- _AVAILABLE DATA_
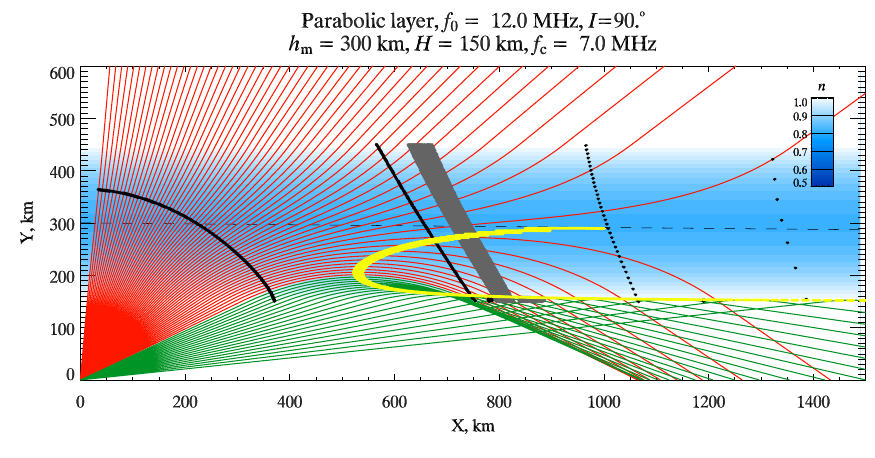
Fig. 1. Ray trajectories for a simplified model (see text for details). The blue shading represents a spatial distribution of the refractive index ( 2). The red and green lines show high-angle rays (escaping and Pedersen) and low-angle rays, respectively. The yellow contour shows an area where k ⊥ B 0 is satisfied to within 1 ◦ . Black contours/dots show group range marks at 400-km intervals. The grey area corresponds to the effective scattering volume for range gate #15 (group range resolution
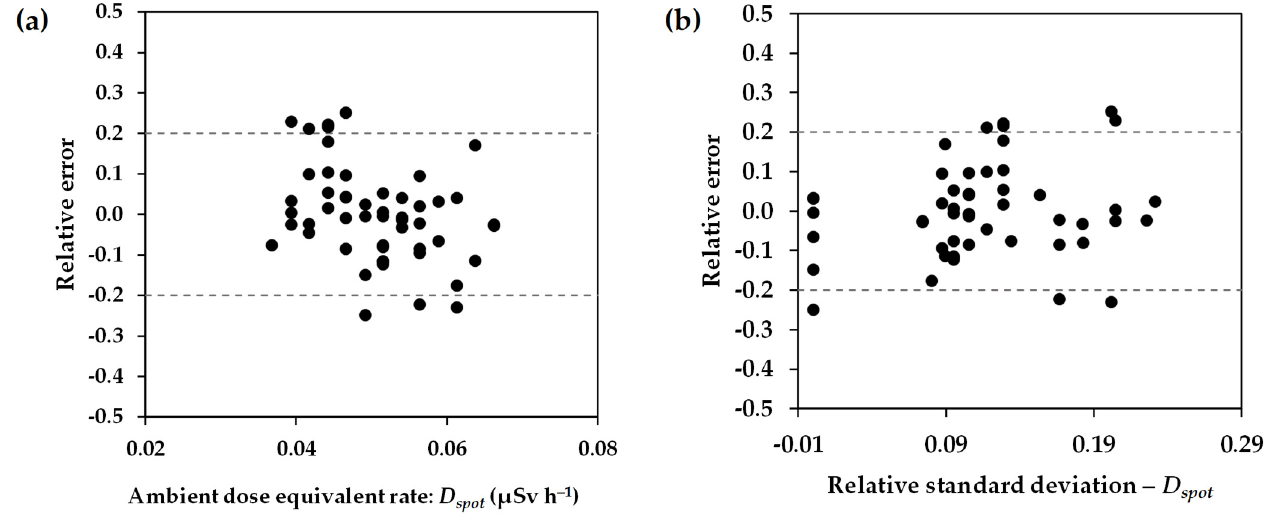
Figure 10. Scatter plots of ( a ) relative error in walking survey measurements against ambient dose equivalent rates of spot measurements and ( b ) relative error in walking survey measurements against relative standard deviation of spot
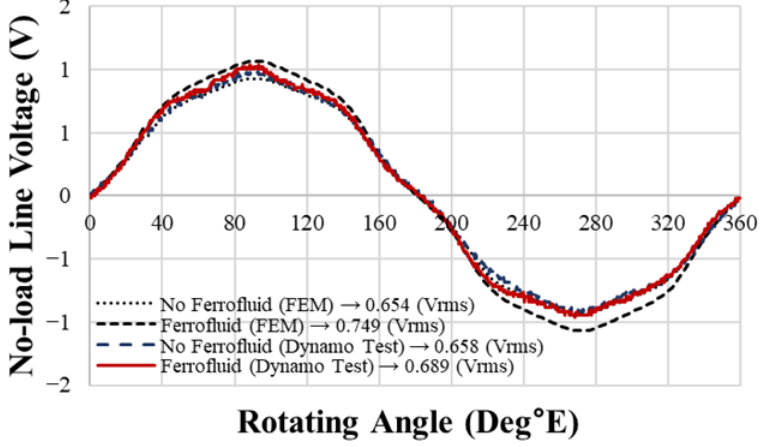
Figure 23. No-load line voltage of the final model through a dynamo experiment and finite element analysis (FEA) simulation (572 rpm).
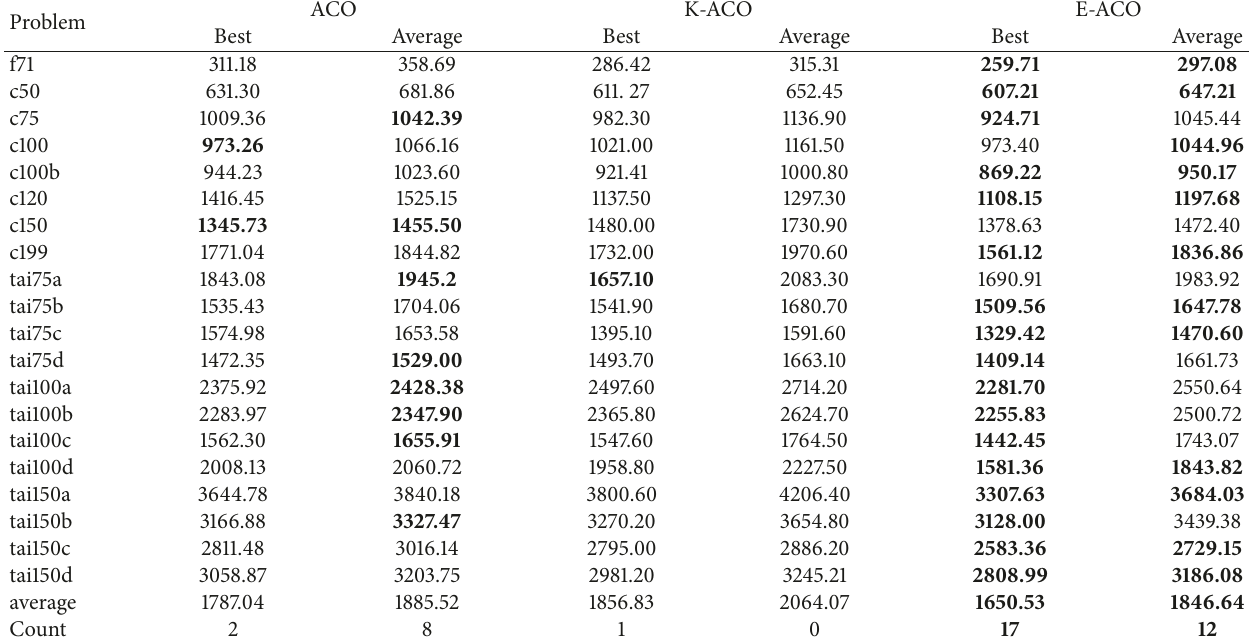
Table 2: Comparison of ACO, K-ACO, and E-ACO.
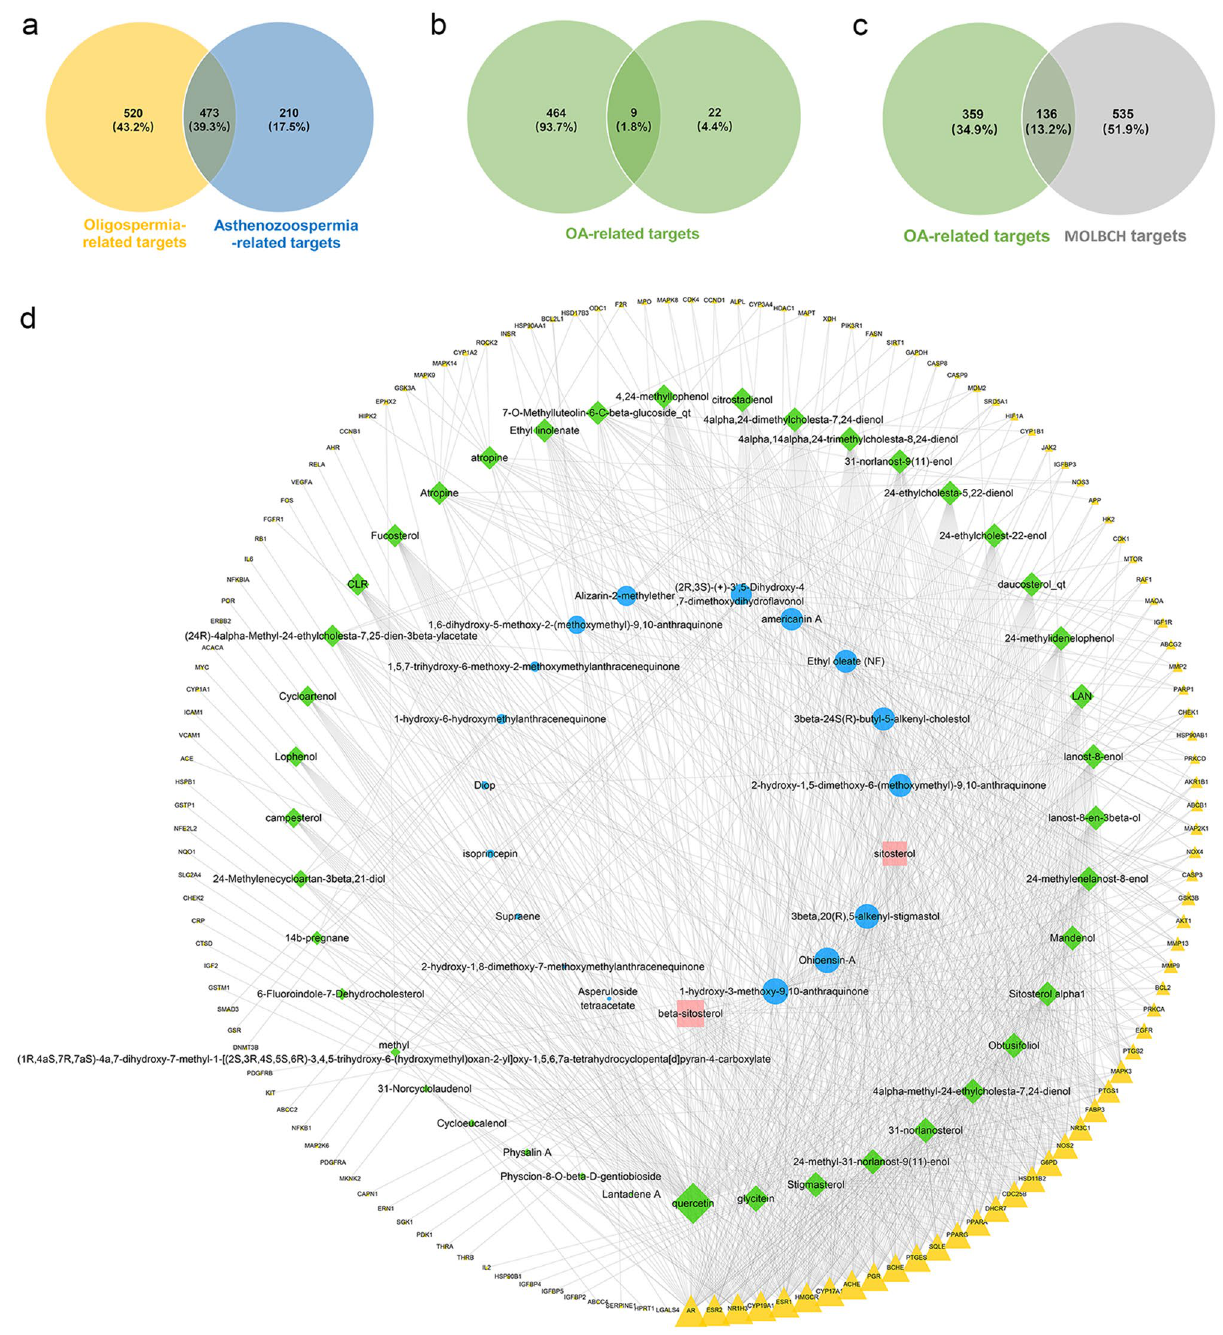
Figure 2. MOLBCH-OA common-target network. ( a ) Intersection of Venn diagram: 473 targets are common to oligospermia and asthenozoospermia. ( b ) Union of Venn diagram: OA-related targets are 495, including 473 common targets between oligospermia and asthenozoospermia, and 31 targets from the search term “oligoasthenozoospermia”. ( c ) Intersection of Venn diagram: 136 targets are common to OA and MOLBCH. ( d ) Common-target network, including 196 nodes and 900 edges. The size of the circle represents the node degree of the target protein. Green nodes and blue nodes stand for bioactive components from MO and LB respectively, yellow nodes stand for targets, pink nodes stand for beta-sitosterol and sitosterol. OA, oligoasthenozoospermia; MOLBCH, Morinda officinalis - Lycium barbarum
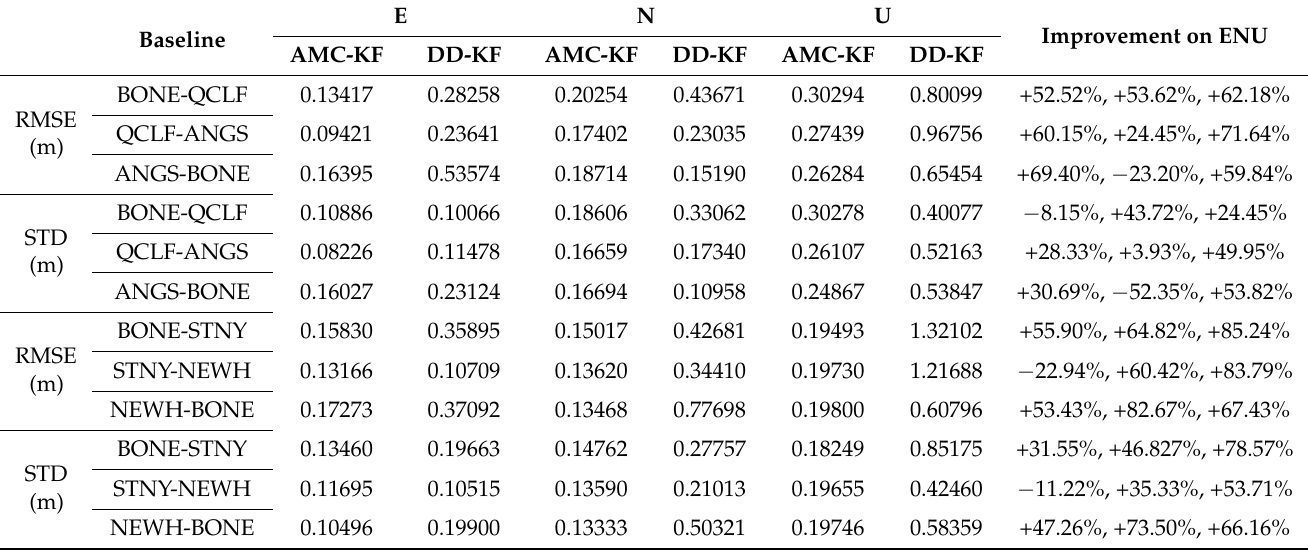
Table 2. RMS and STD improvement on ENU for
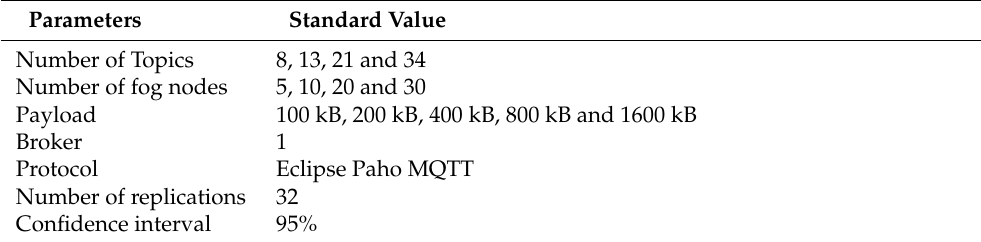
Table 2. Set of parameters employed to generate the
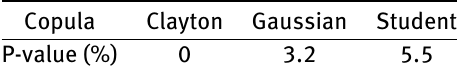
Table 4: P-values of goodness-of-fit tests of ( X 1, t −1 , X 2, t −1 , X 1, t , X 2, t ) computed with 1000 bootstrap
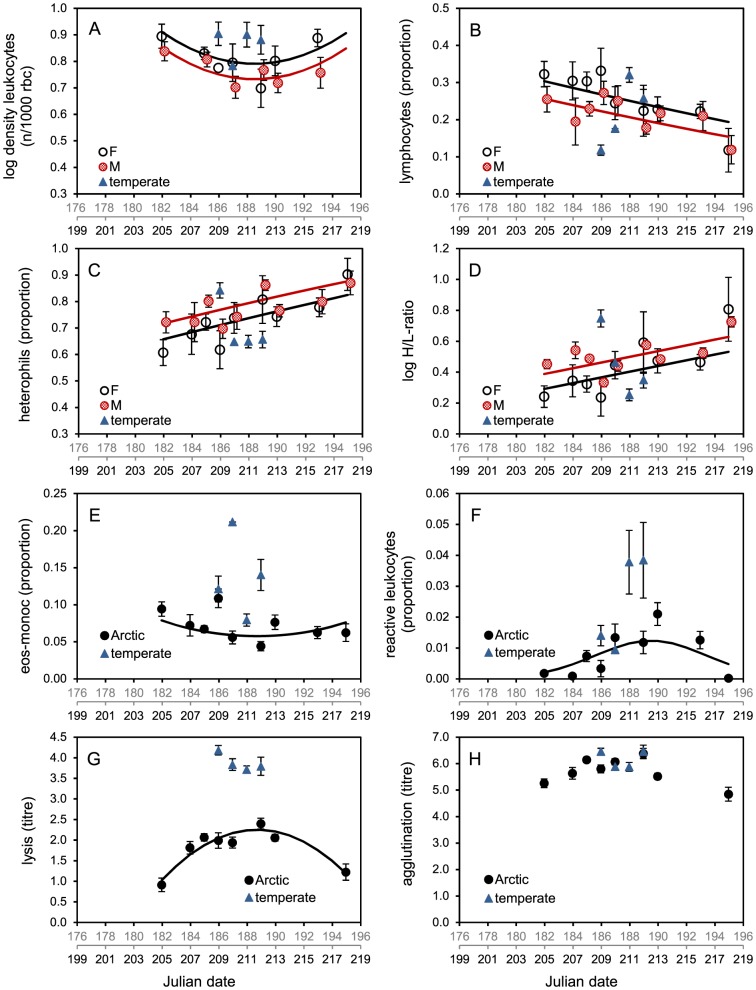
Measures of baseline immune activity (means ± SE) over time.Immune activity over the moulting season presented for each immune measure: (A) leukocyte density, (B) proportion lymphocytes, (C) proportion heterophils, (D) the H/L-ratio, (E) proportion eosinophils + monocytes (eos+monoc), (F) proportion reactive leukocytes, (G) lysis and (H) agglutination. The two x-axes show Julian dates (JD) from the average initiation of wing moult per population: the temperate population started at 176 JD (grey scale) and the Arctic population started at 199 JD (black). Males and females are displayed separately when sexes differed significantly (Table 2), otherwise means are for all birds. Trend-lines are based on the models in Table 2 (after back-transformation). The four catches in the temperate area (triangles) are too close in time to show seasonal effects.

- _WORK REQUEST_
Retype the records in full, exactly as given, and omit the pictures.

- _TASK RESULT_
Fig. 1. Ray trajectories for a simplified model (see text for details). The blue shading represents a spatial distribution of the refractive index ( 2). The red and green lines show high-angle rays (escaping and Pedersen) and low-angle rays, respectively. The yellow contour shows an area where k ⊥ B 0 is satisfied to within 1 ◦ . Black contours/dots show group range marks at 400-km intervals. The grey area corresponds to the effective scattering volume for range gate #15 (group range resolution
Figure 10. Scatter plots of ( a ) relative error in walking survey measurements against ambient dose equivalent rates of spot measurements and ( b ) relative error in walking survey measurements against relative standard deviation of spot
Figure 23. No-load line voltage of the final model through a dynamo experiment and finite element analysis (FEA) simulation (572 rpm).
Table 2: Comparison of ACO, K-ACO, and E-ACO.
Figure 2. MOLBCH-OA common-target network. ( a ) Intersection of Venn diagram: 473 targets are common to oligospermia and asthenozoospermia. ( b ) Union of Venn diagram: OA-related targets are 495, including 473 common targets between oligospermia and asthenozoospermia, and 31 targets from the search term “oligoasthenozoospermia”. ( c ) Intersection of Venn diagram: 136 targets are common to OA and MOLBCH. ( d ) Common-target network, including 196 nodes and 900 edges. The size of the circle represents the node degree of the target protein. Green nodes and blue nodes stand for bioactive components from MO and LB respectively, yellow nodes stand for targets, pink nodes stand for beta-sitosterol and sitosterol. OA, oligoasthenozoospermia; MOLBCH, Morinda officinalis - Lycium barbarum
Table 2. RMS and STD improvement on ENU for
Table 2. Set of parameters employed to generate the
Table 4: P-values of goodness-of-fit tests of ( X 1, t −1 , X 2, t −1 , X 1, t , X 2, t ) computed with 1000 bootstrap
Measures of baseline immune activity (means ± SE) over time.Immune activity over the moulting season presented for each immune measure: (A) leukocyte density, (B) proportion lymphocytes, (C) proportion heterophils, (D) the H/L-ratio, (E) proportion eosinophils + monocytes (eos+monoc), (F) proportion reactive leukocytes, (G) lysis and (H) agglutination. The two x-axes show Julian dates (JD) from the average initiation of wing moult per population: the temperate population started at 176 JD (grey scale) and the Arctic population started at 199 JD (black). Males and females are displayed separately when sexes differed significantly (Table 2), otherwise means are for all birds. Trend-lines are based on the models in Table 2 (after back-transformation). The four catches in the temperate area (triangles) are too close in time to show seasonal effects.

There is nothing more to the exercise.